* [Work to complete]:
a - In the text about driving through the Moremi, roughly how long does the rainwater from the highlands of Angola take to reach the Moremi?
b - Continue the text about driving through the Moremi, starting after its final sentence.

* [Reading text]:
I can strongly recommend taking a flight over the delta from Maun, and personally would rather do that than the boat trip, particularly since you will be boating at Kasane. However, I would try and squeeze that in the previous afternoon, by leaving Kang early or if it's not too late in the planning stage rather staying over at Ghanzi rather than Kang.

We left Kaziikini (80km closer to third bridge from Maun) at around 7am, and only reached third bridge at 3pm. It can be done faster, but I wouldn't want to. The road from Maun to South Gate is mostly graded dirt, fairly corrugated but nothing too rough. From there to Third Bridge is tweespoor with numerous waterholes etc.

One thing I need to point out is that there are two types of water in the Moremi. The vast majority of the water is from rain that falls in the highlands of Angola, hundreds of km away, and this water takes around six months to reach the Moremi. In May, water levels will be on the rise but will not be at their maximum yet. The local rain is considerably less, but can make the roads slippery. You shouldn't have any serious issues unless you are towing very heavily though. Also, take the opportunity to talk to the rangers at South Gate about the recommended routes. Finally, the much-vaunted bridges. Important to realize that these are not really bridges in the normal sense of the word, but merely logs that lie on the ground, with supporting poles to keep them in place. So you are not going to plummet to your death. However these logs do rot fairly quickly, and then there can be gaps in the bridge, and more problematically the logs can jump up and get jammed in your undercarriage. If 1st and/or 2nd bridges look bad, there are bypasses through the water next to the bridge, just make sure of the depth on the line you want to take.

(Named joint coordinates)
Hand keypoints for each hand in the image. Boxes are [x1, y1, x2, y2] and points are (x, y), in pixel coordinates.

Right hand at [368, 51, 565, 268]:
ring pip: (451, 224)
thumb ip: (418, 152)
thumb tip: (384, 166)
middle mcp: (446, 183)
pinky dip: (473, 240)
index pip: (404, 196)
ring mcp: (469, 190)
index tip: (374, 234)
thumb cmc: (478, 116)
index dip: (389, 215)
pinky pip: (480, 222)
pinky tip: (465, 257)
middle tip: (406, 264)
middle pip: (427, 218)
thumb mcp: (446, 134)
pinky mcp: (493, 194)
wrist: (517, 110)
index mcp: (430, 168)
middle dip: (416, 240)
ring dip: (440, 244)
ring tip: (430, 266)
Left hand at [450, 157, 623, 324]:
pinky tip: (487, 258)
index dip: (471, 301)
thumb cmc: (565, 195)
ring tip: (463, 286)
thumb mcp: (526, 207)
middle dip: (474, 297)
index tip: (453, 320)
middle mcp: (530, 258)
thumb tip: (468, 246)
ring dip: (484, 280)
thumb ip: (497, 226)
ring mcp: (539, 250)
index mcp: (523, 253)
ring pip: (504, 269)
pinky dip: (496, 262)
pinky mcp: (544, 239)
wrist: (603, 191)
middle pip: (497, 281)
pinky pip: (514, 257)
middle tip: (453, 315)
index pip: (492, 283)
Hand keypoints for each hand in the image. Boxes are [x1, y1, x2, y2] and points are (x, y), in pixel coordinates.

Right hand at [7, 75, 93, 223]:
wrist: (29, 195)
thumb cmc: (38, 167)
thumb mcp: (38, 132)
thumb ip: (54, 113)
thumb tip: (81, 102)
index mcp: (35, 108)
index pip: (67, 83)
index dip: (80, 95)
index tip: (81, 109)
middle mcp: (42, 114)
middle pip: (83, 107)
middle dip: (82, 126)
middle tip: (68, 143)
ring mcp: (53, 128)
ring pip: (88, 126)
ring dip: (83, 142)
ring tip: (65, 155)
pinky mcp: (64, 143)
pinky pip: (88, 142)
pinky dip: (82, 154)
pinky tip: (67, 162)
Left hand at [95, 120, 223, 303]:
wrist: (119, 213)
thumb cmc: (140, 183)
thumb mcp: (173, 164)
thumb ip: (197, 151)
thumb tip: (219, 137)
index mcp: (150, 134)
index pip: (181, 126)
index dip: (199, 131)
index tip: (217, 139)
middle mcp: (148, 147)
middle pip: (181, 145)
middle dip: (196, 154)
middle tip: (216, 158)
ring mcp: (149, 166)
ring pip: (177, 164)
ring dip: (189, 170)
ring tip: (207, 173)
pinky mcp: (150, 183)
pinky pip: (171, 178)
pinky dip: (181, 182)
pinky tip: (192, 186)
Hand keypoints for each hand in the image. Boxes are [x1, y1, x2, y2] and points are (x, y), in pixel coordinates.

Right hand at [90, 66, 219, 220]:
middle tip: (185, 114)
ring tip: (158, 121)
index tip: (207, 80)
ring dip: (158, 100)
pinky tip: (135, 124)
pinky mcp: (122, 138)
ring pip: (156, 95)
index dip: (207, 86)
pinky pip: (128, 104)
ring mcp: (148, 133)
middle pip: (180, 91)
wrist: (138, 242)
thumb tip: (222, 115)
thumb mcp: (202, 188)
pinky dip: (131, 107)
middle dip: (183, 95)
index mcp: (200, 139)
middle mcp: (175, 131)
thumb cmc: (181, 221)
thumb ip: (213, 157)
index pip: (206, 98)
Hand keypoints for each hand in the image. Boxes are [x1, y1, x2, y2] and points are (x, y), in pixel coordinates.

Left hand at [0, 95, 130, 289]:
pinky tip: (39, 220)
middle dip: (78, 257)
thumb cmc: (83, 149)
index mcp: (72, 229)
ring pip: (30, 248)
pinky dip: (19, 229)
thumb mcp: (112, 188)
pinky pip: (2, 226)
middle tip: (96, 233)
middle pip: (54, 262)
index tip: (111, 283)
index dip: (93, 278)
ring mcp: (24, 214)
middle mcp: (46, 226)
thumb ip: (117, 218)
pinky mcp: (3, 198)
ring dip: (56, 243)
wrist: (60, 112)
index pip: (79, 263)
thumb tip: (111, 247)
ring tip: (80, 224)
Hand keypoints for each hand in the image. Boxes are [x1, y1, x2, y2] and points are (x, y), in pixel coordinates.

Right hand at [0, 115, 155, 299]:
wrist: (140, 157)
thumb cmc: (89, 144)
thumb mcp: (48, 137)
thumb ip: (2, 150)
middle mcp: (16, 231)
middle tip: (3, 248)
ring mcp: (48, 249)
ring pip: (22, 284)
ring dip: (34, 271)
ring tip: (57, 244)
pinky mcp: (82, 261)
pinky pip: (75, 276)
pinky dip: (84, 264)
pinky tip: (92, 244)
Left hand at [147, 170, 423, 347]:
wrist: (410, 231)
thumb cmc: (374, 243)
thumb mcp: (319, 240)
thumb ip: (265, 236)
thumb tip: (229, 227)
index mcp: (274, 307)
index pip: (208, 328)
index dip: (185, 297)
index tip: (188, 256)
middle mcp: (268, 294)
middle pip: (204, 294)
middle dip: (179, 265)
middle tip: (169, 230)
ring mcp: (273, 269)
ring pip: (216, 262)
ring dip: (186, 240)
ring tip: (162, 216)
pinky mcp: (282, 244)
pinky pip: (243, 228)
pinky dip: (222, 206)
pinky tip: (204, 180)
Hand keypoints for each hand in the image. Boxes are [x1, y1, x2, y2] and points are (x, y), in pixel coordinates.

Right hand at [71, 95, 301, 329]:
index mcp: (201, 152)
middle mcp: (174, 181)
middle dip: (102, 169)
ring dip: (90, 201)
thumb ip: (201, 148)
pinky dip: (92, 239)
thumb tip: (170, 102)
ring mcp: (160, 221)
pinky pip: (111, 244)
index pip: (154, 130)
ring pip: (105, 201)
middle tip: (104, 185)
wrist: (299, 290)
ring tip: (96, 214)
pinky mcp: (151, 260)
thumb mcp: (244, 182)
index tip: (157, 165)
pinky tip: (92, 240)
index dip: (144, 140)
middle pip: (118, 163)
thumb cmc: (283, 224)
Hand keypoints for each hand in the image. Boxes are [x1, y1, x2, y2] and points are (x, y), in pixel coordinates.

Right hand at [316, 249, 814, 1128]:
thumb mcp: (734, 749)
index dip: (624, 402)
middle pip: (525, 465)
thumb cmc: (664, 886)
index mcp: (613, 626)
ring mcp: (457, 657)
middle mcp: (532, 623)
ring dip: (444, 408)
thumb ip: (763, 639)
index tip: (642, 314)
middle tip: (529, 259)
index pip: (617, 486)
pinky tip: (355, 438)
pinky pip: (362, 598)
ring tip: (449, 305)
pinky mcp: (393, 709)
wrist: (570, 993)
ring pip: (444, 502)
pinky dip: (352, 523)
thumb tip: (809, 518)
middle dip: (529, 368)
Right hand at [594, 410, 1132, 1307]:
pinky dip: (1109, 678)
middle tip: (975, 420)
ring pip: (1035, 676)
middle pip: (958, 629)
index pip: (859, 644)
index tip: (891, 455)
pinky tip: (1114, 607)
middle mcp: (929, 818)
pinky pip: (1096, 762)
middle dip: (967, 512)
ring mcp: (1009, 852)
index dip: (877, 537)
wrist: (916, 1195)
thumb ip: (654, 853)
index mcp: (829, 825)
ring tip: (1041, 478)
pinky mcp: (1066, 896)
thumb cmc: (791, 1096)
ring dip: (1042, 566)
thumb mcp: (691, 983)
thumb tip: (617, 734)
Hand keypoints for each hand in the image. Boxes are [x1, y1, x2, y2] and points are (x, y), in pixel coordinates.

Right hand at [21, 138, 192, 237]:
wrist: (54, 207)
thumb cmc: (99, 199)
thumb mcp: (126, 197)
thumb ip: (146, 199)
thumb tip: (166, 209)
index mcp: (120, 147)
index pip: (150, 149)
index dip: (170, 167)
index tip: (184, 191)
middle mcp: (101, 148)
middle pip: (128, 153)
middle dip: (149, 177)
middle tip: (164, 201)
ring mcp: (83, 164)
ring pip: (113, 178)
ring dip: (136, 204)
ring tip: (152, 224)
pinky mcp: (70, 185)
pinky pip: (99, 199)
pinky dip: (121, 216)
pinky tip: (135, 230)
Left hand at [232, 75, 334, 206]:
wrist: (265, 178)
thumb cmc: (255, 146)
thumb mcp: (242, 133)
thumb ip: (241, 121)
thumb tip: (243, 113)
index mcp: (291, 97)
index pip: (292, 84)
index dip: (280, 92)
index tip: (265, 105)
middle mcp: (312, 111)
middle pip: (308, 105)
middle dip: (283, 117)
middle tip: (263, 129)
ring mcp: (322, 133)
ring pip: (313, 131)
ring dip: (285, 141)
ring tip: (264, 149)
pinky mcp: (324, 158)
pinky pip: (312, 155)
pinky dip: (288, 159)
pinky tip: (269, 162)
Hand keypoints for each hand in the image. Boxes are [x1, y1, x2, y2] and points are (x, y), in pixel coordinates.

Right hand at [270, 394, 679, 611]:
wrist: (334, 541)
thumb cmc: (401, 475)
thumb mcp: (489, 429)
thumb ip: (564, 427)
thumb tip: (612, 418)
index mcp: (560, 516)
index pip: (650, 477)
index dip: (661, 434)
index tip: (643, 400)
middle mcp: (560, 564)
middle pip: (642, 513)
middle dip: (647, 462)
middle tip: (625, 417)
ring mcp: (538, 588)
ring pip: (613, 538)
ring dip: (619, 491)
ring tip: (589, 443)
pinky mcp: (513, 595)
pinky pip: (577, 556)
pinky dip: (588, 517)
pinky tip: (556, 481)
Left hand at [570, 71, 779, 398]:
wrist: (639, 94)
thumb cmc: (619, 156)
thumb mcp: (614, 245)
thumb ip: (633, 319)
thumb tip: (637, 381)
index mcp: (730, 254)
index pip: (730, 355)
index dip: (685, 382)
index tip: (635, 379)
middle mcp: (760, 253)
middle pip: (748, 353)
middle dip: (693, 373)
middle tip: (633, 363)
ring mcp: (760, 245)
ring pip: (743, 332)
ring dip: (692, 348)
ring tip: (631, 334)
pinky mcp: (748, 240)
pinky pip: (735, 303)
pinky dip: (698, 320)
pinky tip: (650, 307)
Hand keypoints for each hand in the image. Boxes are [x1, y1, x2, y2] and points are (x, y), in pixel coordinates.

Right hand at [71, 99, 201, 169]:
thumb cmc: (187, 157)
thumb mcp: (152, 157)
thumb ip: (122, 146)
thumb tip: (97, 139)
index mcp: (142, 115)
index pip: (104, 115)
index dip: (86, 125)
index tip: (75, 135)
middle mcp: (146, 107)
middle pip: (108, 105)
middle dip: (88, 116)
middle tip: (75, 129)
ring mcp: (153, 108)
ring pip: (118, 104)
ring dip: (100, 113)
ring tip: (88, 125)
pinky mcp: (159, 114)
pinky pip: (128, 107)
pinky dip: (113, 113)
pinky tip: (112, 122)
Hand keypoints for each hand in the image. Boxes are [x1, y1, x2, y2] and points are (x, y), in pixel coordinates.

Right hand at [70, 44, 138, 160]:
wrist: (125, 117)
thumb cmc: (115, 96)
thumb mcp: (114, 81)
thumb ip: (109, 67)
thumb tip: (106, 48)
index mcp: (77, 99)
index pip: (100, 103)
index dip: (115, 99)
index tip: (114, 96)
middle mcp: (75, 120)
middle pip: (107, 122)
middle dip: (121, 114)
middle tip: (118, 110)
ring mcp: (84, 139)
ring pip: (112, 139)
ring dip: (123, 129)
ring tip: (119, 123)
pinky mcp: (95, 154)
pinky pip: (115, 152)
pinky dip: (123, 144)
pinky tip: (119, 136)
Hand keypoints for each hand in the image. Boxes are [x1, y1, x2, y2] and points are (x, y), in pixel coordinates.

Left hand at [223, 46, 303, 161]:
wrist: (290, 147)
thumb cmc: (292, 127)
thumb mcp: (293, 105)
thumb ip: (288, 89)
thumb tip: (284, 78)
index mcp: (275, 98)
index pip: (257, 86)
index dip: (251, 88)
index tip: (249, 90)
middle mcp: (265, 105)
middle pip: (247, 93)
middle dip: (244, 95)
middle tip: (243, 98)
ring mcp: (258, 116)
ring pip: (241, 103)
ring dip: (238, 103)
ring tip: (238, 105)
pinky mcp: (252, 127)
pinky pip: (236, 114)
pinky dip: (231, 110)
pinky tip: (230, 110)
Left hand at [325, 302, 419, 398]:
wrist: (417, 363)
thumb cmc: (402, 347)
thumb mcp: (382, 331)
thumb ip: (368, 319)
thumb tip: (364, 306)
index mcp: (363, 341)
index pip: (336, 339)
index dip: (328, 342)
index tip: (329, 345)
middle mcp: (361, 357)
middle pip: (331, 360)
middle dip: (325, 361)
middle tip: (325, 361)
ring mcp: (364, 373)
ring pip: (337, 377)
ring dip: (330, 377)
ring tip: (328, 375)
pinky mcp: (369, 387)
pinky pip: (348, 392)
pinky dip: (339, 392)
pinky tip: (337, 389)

* [Answers to the exercise]:
a - Around six months.

b -
Third bridge has potable water as well as solar heating for shower water, but do take enough drinking water for at least three days in case of a real emergency.

From Maun to Savuti there may be some serious water obstacles. There is a lake/dam close to Xakanaxa, and it is in this area that Kalahari Safari broke his 4.5's engine the first time, due to water inhalation. The Kwai river can also be a formidable obstacle. Once more, speak to the rangers about routes.

If the Kwai is impassable, you need to make a fairly significant detour, so best start early. Once past Mababe, I reckon you are definately looking at the Sand Ridge road. This is fairly deep sand, and if your car is auto, stick it in low range, you will save a lot of fuel. Other than that, you shouldn't have too much of a problem. Savuti now has very sturdy ablutions with potable hot and cold water. Take note that no generators are allowed, even though they run their own for several hours daily.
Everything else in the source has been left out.